The impact on the social care sector
22. The limited provision of dentistry to care residents has been well documented by the Care Quality Commission, who found residents left unable to eat, drink and communicate as a result of widespread failure by homes to implement appropriate policies, alongside limited access to dental services.
23. Pre-COVID levels of commissioning for domiciliary care were low and falling. Freedom of Information requests undertaken by the BDA indicated domiciliary care provision was equivalent to providing coverage to under 1.3% of the population whose activity is significantly limited by disability or ill health.

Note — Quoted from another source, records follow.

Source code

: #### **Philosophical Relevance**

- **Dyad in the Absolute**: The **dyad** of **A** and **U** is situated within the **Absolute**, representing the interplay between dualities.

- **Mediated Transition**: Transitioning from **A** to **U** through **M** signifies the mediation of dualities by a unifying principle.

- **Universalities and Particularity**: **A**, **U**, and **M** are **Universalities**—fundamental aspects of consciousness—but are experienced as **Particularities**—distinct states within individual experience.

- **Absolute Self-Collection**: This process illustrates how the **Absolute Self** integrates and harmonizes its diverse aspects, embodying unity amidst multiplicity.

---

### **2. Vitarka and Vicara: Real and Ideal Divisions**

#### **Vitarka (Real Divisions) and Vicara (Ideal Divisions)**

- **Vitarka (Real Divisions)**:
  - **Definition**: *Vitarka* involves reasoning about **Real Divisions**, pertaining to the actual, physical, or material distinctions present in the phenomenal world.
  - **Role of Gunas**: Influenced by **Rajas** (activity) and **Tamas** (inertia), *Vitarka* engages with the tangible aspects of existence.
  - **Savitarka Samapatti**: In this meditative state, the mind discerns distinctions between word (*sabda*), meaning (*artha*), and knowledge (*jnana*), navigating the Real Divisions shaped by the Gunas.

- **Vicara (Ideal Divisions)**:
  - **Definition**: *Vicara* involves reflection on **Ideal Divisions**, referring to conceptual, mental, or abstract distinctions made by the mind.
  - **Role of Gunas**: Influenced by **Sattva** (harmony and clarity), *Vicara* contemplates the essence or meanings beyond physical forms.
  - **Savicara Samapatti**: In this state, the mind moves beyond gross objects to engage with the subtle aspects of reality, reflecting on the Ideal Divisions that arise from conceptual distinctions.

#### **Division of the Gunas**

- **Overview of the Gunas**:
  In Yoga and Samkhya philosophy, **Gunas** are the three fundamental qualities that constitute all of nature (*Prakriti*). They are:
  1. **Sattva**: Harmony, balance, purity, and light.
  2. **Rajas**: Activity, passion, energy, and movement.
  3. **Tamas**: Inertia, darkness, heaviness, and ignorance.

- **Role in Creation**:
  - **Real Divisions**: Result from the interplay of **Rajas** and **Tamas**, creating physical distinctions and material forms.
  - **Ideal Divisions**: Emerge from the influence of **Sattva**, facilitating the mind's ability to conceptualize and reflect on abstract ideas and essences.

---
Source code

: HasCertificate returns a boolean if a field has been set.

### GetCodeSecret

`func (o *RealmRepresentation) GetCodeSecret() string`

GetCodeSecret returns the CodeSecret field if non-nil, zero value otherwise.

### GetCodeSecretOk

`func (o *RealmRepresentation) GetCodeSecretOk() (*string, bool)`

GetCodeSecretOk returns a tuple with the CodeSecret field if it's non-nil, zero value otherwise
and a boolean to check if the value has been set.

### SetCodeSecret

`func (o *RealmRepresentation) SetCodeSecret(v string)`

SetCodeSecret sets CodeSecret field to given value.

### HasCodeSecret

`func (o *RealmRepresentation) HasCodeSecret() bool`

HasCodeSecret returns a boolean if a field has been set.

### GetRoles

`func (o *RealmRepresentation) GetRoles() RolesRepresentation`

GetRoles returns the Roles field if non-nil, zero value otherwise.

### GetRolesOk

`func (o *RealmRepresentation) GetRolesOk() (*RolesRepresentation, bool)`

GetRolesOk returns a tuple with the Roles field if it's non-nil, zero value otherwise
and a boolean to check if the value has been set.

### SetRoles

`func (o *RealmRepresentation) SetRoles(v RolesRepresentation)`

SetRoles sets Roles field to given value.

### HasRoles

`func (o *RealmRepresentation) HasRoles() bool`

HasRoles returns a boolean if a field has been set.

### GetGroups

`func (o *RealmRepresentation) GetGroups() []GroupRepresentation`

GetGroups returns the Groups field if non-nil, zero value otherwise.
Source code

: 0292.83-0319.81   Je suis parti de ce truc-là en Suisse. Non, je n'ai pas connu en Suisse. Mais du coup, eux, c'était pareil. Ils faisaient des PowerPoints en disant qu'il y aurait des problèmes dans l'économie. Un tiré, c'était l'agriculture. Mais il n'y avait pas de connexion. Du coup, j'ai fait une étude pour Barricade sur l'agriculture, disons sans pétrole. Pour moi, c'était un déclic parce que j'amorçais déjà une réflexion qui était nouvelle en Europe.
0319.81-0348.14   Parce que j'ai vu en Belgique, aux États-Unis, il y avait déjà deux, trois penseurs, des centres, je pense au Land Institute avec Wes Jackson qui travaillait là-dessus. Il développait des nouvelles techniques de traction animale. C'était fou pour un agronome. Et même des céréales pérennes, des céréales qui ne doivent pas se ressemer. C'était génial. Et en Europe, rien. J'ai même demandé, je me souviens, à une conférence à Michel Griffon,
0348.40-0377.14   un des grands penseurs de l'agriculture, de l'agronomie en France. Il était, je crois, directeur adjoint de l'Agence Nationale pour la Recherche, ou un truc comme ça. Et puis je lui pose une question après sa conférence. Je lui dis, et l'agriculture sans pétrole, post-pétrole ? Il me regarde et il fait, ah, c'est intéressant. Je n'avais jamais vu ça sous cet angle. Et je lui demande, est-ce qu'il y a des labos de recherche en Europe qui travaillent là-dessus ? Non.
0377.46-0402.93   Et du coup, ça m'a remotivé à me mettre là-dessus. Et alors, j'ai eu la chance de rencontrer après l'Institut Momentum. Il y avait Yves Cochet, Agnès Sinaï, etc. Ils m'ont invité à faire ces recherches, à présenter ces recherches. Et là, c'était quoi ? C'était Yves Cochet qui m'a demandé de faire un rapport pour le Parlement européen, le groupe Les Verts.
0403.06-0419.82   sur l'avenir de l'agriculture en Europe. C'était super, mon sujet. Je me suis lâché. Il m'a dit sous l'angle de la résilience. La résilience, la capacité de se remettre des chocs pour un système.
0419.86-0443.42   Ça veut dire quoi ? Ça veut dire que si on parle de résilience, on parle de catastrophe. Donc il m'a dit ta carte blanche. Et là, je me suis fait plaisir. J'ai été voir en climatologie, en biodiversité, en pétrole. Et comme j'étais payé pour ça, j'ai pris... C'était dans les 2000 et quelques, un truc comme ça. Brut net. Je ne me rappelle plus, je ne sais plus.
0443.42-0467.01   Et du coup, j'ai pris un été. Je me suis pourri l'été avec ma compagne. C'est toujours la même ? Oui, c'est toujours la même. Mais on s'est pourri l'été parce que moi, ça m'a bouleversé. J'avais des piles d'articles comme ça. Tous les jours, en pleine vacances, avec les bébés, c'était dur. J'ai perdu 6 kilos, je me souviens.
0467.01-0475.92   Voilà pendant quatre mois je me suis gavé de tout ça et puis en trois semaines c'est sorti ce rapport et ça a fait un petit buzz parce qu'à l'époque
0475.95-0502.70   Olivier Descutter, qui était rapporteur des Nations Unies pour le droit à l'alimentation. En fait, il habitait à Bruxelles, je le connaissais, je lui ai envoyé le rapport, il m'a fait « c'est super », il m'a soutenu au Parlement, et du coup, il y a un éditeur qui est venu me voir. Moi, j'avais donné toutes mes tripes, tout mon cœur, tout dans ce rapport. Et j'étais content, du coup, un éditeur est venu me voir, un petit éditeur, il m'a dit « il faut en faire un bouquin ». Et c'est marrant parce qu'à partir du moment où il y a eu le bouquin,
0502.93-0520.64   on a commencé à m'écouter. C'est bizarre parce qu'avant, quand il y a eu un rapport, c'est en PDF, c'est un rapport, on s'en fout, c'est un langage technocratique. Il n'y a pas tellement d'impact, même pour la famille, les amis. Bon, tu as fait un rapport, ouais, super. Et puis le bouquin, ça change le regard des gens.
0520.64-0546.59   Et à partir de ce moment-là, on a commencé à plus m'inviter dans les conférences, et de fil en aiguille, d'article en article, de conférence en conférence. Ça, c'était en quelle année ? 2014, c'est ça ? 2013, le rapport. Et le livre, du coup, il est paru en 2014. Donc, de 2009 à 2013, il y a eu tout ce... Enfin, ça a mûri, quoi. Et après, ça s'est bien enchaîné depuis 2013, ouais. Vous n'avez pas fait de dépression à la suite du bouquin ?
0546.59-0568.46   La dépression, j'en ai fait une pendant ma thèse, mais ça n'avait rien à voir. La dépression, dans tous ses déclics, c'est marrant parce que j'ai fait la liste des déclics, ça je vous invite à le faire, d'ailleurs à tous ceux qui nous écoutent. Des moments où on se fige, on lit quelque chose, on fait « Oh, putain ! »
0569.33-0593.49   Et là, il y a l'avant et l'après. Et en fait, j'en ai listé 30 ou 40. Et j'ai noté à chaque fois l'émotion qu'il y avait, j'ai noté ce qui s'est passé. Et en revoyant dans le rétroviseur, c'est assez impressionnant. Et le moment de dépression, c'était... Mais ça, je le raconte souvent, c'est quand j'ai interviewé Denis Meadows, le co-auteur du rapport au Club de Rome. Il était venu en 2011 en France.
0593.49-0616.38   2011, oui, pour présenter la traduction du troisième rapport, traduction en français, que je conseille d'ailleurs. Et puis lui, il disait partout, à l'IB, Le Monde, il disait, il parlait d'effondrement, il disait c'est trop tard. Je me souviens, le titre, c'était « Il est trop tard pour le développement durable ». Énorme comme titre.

24. The full impact of COVID on the oral health of care home residents has yet to emerge. However, access will likely have followed the same patterns seen across primary and secondary care, taken to greater heights owing to the necessity of shielding these vulnerable residents. Long term progress will hinge on appropriate commissioning of domiciliary services, underpinned by a robust needs assessment.
Government communications and public health messaging
25. Government communications with regard to dentistry – whether addressing the profession or the public - have been unacceptably poor. Messages have been late or open to interpretation. The result has been widespread frustration: dentists working against the clock following an eleventh hour call to reopen on 8th June, and patients left unclear on what levels of service they might be able to access.
26. Failure to manage patient expectations has been the single greatest criticism of the Government’s COVID record among dentists. 73% of practices surveyed UK-wide expressed dissatisfaction with the Government’s performance in this area, ahead all other measures, including PPE availability, access to financial support and quality of guidance.
27. Dentists remain justifiably troubled that they first heard the news about practices reopening on 8th June via a BBC news ticker during a Downing Street news conference. Subsequent official messages implied a return to “business as usual” that still remains far removed from reality. Similarly, clarity that practices could remain open during the second lockdown were not immediately forthcoming.
28. Going forward, and in any future pandemic, the Government has a duty to keep this profession in the loop.
The UK’s prior preparedness for a pandemic
29. Dentists alerted authorities to the shortage of key PPE in early February, as key supply chains from China began facing widespread disruption. While commercial UK suppliers were given access to strategic stockpiles, our concern that dentists would soon have to ‘down drills’ were viewed as an overreaction. Little over a month later that is precisely what transpired.
30. We welcome moves to create a more robust, home grown supply chain for PPE. Failure here in future would result in a return to an unacceptably limited urgent care model in any future pandemic.
The development of treatments and vaccines
31. Dentists welcome the prospect of a rapid rollout of a COVID vaccine, and the Joint Committee on Vaccination and Immunisation (JCVI) recommendation that all health professionals should be near the front of the queue for vaccination. That is a logical approach, which will support continuity in provision across healthcare services.
32. We remain concerned that dentists – in both NHS and private settings – will not be given priority, given that NHS contractors have been excluded from the free flu vaccination programme in England.
33. Given volunteers are being sought from among the workforce to deliver the vaccine, we need to avoid a surreal situation where dentists administering the vaccine will be ineligible to receive it.
34. Crucially, the failure to prioritise dental teams in the COVID vaccination programme will further hinder access to dental services for patients.